"Let me take your place, Tommy," she said. "You must be tired."
"Not a bit. Besides, we'll lose time if we change, and perhaps upset. Stay where you are, Bess; I'll get that oar in a minute, and then we'll soon have the other one."
A few more strokes brought the boat within reach of the oar, and Elizabeth, bending over, drew it up. Then Tommy left the stern and both sat on the thwarts, pulling towards the second oar, which they overtook in a few seconds.
"We'll keep the paddle as a memento," said Elizabeth. "But look! What a terrible distance we are from the shore! Mary will be half frantic."
"It's lucky that we are inside the reef," said Tommy. "Already I can feel the current quite strong. We shall have to pull hard to get out of it!"
By this time Tommy was rather tired, but she would not give in. It was a long pull back, and at first it seemed impossible to draw the boat out of the current that was rapidly bearing it northward. But having now two good oars, they succeeded presently in getting back into calmer water. Then, turning the boat's head southward, they rowed more gently along the shore, and at last reached their own little harbour, where Mary was awaiting them.
"I am thankful you have got back safely," she cried. "When I saw you going so far I nearly went mad for fear you couldn't return."

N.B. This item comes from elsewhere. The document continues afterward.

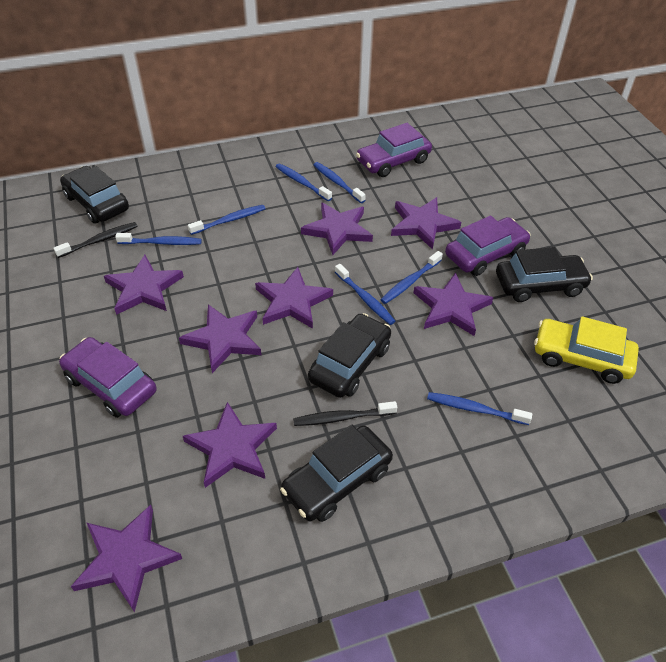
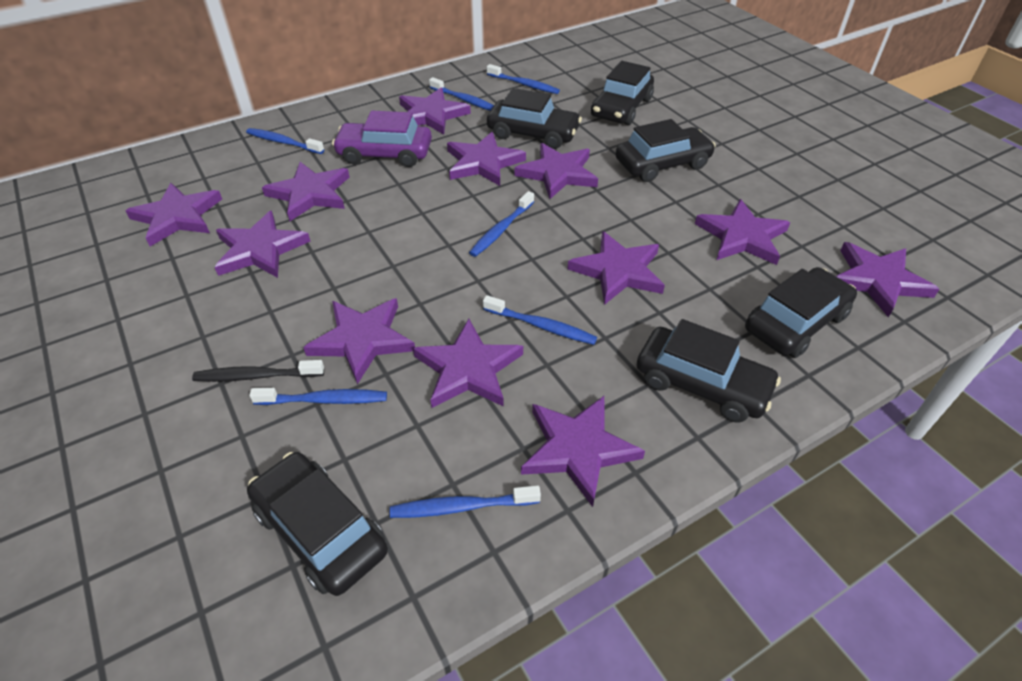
black car: 4 -> 6
black toothbrush: 2 -> 1
purple car: 3 -> 1
purple star: 8 -> 12
yellow car: 1 -> 0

"We must take care it never happens again," said Elizabeth. "We'll drag the boat up much higher this time, and if we tie the painter to a rock, or to a tree if there's one near enough, we needn't be anxious, and we'll certainly keep the oars in the hut."
"My dears, we haven't a hut," said Tommy. "We be three poor mariners—vagabonds, homeless, ragged and tanned. Who was that old king who sat himself down in a lonely mood to think, and watched a spider spin its web over and over again, and thought he couldn't let a spider beat him and at last beat all his enemies? Oh, dear, that's made me out of breath. Robert Bruce, wasn't it, Mary?"
"Yes; Mrs. Hemans wrote the poem. 'Bruce and the Spider,' it's called."